← 戻る ザ パーク フロント ホテル アット ユニバーサル・スタジオ・ジャパン

朝の光に溶け出す、黄金色の温もり

マヒナサンド。白い陶器のプレートの上に静かに置かれたそれは、焼きたての香ばしいバターの香りと、ほんのりと甘い気配を纏っていた。指先で触れると、パンの表面は心地よくサクッとしていて、中の具材が閉じ込めた熱が、ゆっくりと掌に伝わってくる。レストラン「アーカラ」の空間を染める淡いピンク色の光に照らされて、その黄金色はどこか現実離れした、幻想的な輝きを放っていた。口に運べば、素材の味が幾重にも重なり合い、冬の冷気に強張っていた身体の芯が、内側からゆっくりと解けていく。それは単なる朝食ではなく、凍えた心に差し出された、小さくて確かな救いのようだった。

迷いながら分かち合う、甘い静寂

「ねえ、本当に今から行く?」

君が、まだ半分ほど残ったサンドイッチを愛おしそうに眺めながら、小さく呟いた。窓の外には、開門を待ちわびる人々の列が、色とりどりのコートを纏って揺れている。けれど、このピンク色の光に包まれた空間に身を置いていると、外の喧騒さえも遠い国の出来事のように感じられた。私は、コーヒーカップから立ち上る白い湯気の向こう側で、寒さで少しだけ赤くなった君の鼻先をじっと見ていた。カトラリーが皿に触れる小さな音が、心地よいリズムとなって耳に届く。

「んー、どうだろう。あと十分だけ、ここにいてもいい気がする」

抜粋データ:

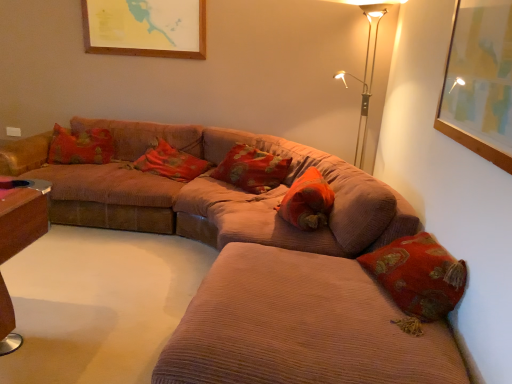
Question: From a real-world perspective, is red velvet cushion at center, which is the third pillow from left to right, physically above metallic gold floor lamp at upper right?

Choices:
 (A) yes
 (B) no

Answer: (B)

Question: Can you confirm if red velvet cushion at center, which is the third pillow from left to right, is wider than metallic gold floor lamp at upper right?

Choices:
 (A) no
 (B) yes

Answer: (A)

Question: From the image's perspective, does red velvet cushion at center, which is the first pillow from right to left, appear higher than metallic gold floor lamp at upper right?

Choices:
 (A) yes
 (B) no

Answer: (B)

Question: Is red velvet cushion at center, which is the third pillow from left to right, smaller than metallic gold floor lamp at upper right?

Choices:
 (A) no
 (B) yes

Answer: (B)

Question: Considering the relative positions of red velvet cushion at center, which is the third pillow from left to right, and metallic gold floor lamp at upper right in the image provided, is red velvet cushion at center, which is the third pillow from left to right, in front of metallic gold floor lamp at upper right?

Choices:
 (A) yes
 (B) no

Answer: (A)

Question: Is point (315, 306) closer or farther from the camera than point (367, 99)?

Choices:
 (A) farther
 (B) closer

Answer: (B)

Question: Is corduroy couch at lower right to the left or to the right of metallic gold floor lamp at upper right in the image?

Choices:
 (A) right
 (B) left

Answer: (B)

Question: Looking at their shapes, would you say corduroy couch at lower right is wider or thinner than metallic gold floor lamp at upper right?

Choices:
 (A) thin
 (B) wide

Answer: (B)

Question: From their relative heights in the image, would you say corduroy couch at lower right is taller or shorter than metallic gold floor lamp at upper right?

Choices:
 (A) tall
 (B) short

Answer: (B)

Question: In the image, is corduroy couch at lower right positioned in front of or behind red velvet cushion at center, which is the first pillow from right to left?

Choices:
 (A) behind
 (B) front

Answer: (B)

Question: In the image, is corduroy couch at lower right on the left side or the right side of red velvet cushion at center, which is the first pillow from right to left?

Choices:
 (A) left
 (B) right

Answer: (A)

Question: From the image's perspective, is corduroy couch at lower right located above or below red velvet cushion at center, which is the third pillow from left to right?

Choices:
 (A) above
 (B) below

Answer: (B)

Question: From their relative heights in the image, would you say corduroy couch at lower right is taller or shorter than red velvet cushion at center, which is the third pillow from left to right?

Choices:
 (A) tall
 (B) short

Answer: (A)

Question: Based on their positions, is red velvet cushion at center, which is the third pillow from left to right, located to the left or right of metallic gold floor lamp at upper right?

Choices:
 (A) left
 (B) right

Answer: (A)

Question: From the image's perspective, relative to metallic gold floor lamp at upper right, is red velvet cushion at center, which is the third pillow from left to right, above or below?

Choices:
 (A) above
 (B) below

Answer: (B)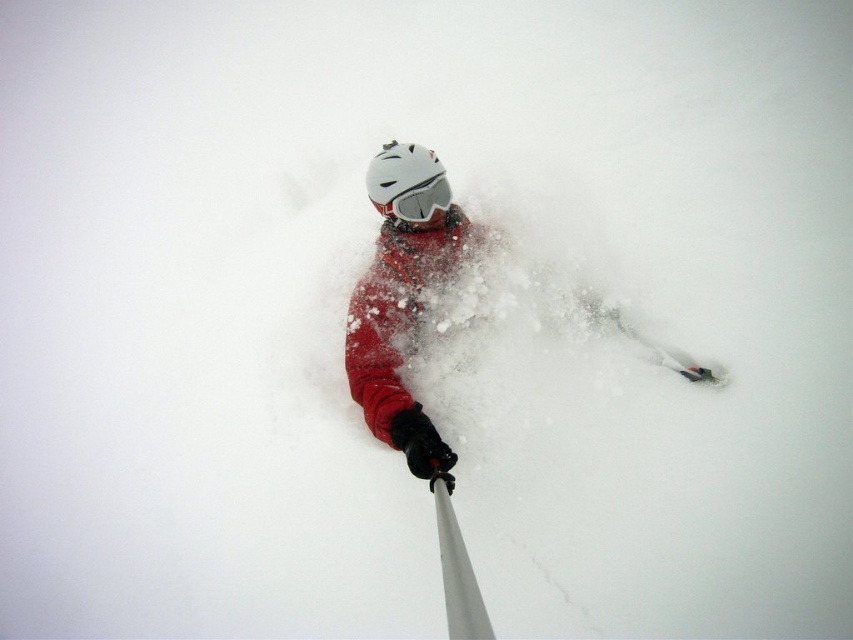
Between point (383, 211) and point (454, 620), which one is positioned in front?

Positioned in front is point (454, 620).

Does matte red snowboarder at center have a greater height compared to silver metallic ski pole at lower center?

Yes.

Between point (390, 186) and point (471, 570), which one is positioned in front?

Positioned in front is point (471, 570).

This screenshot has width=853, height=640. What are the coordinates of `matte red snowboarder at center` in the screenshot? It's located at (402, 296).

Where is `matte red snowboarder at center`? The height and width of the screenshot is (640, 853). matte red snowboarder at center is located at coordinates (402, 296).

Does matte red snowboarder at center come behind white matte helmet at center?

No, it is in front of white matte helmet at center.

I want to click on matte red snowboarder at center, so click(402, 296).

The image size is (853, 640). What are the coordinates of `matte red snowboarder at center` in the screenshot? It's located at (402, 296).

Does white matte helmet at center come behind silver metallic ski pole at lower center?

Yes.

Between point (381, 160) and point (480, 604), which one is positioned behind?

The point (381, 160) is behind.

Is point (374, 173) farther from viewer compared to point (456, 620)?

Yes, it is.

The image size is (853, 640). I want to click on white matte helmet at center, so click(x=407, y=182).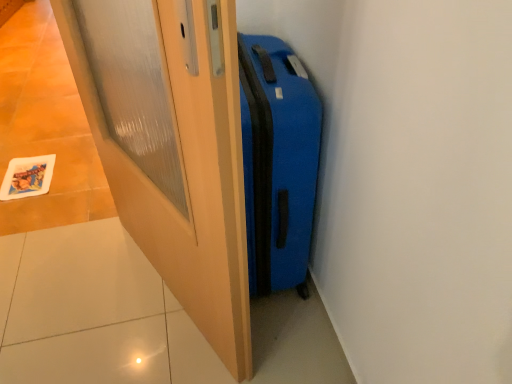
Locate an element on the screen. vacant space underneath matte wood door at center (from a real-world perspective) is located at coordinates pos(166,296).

...

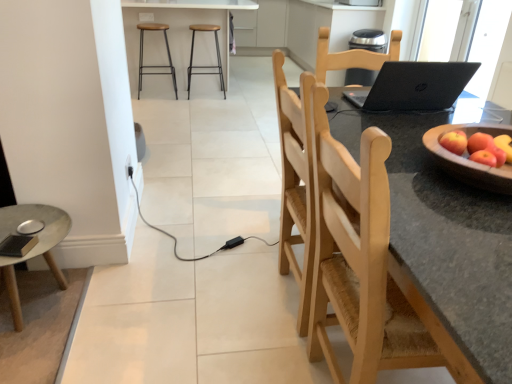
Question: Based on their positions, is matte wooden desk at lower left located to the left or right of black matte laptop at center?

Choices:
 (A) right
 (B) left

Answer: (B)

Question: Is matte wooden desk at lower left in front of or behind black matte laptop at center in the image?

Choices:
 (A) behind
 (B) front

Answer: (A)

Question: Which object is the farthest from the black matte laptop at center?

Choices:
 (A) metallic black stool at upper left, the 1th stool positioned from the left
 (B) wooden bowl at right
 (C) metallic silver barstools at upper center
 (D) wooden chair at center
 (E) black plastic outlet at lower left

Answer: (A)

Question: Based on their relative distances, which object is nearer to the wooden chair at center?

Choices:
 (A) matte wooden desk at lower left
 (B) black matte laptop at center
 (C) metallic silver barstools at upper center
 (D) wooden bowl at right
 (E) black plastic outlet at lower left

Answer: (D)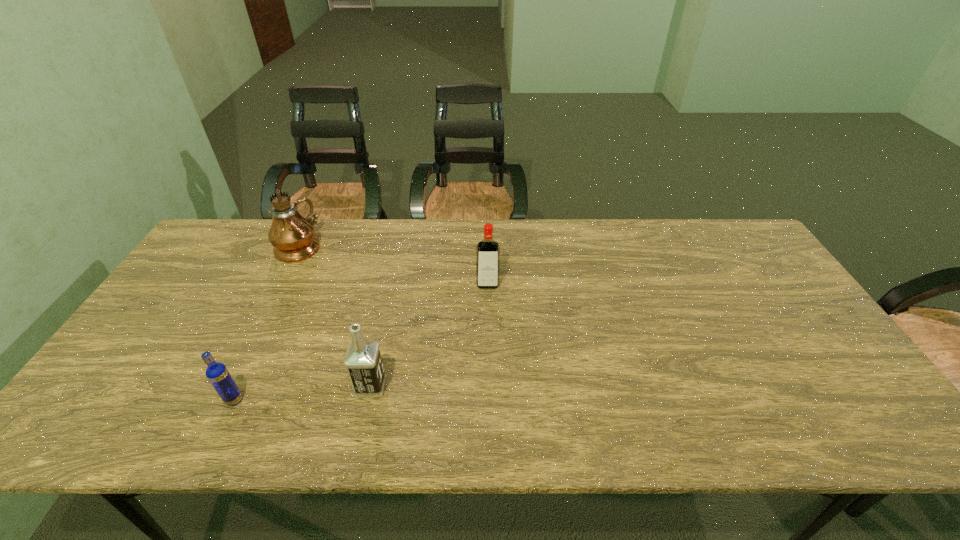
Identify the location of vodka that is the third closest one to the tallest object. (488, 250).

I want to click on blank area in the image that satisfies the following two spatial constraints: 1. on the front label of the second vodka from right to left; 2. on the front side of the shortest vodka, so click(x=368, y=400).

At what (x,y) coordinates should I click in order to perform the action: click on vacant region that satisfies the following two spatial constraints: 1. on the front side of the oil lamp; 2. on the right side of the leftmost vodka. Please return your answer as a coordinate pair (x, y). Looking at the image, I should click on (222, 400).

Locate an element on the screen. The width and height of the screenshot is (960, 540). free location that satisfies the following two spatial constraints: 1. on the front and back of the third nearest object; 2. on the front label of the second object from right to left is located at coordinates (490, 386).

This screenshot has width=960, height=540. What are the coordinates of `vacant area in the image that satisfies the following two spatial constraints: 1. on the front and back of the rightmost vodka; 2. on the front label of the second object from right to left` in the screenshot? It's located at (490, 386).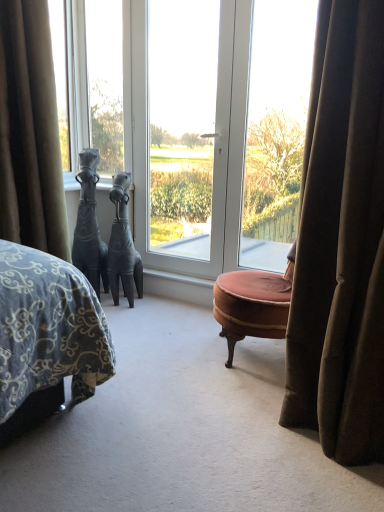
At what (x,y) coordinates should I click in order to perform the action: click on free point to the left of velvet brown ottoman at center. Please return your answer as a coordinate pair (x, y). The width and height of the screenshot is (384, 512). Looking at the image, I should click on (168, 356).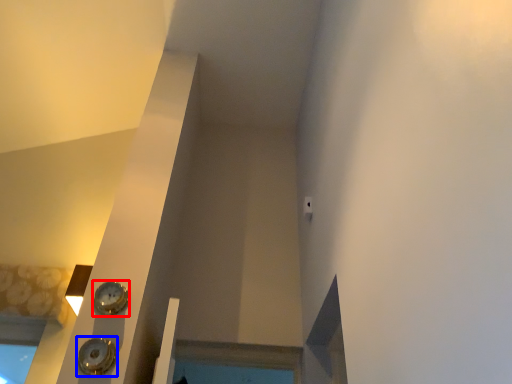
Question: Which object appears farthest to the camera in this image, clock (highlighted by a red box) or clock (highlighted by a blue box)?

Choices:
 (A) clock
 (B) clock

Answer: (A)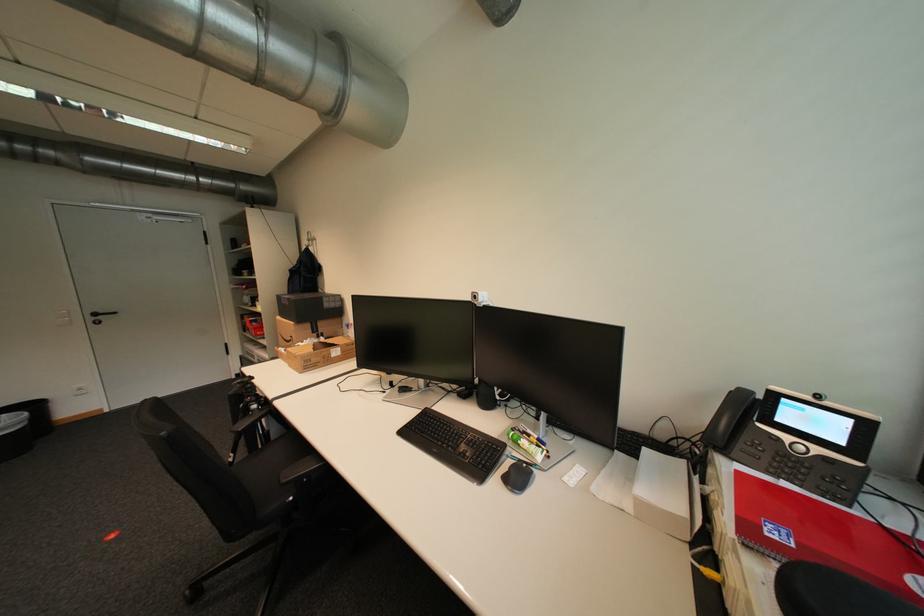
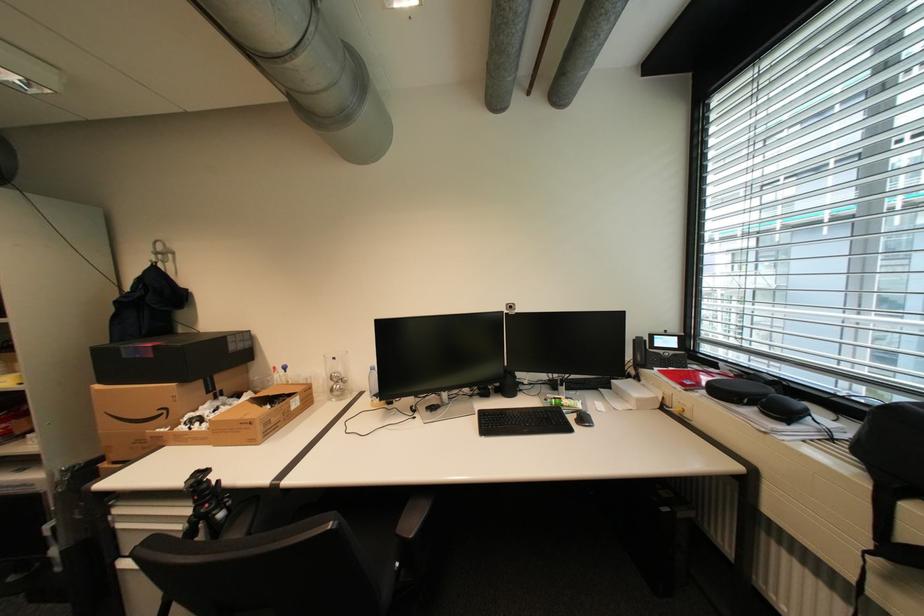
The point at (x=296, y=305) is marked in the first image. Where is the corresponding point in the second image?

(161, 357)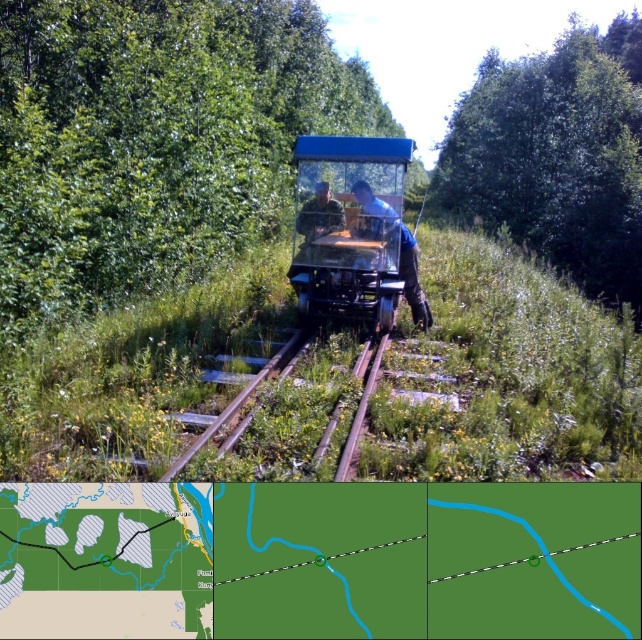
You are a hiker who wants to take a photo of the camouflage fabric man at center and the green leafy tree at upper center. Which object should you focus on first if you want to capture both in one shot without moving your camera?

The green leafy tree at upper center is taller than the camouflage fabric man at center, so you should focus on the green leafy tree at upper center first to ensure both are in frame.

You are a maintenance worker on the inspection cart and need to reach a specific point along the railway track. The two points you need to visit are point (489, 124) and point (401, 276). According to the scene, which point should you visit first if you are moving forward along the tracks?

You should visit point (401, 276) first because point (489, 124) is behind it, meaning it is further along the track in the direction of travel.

取り組む課題: 本文の「マヒナサンド。白い陶器のプレ」から「くて確かな救いのようだった。」までの部分を、「冬の冷気」を「朝の冷気」に差し替えて書き直してもらえますか？ このデータは本文とは別の出典から取ったものです。

この問題の解答:
マヒナサンド。白い陶器のプレートの上に静かに置かれたそれは、焼きたての香ばしいバターの香りと、ほんのりと甘い気配を纏っていた。指先で触れると、パンの表面は心地よくサクッとしていて、中の具材が閉じ込めた熱が、ゆっくりと掌に伝わってくる。レストラン「アーカラ」の空間を染める淡いピンク色の光に照らされて、その黄金色はどこか現実離れした、幻想的な輝きを放っていた。口に運べば、素材の味が幾重にも重なり合い、朝の冷気に強張っていた身体の芯が、内側からゆっくりと解けていく。それは単なる朝食ではなく、凍えた心に差し出された、小さくて確かな救いのようだった。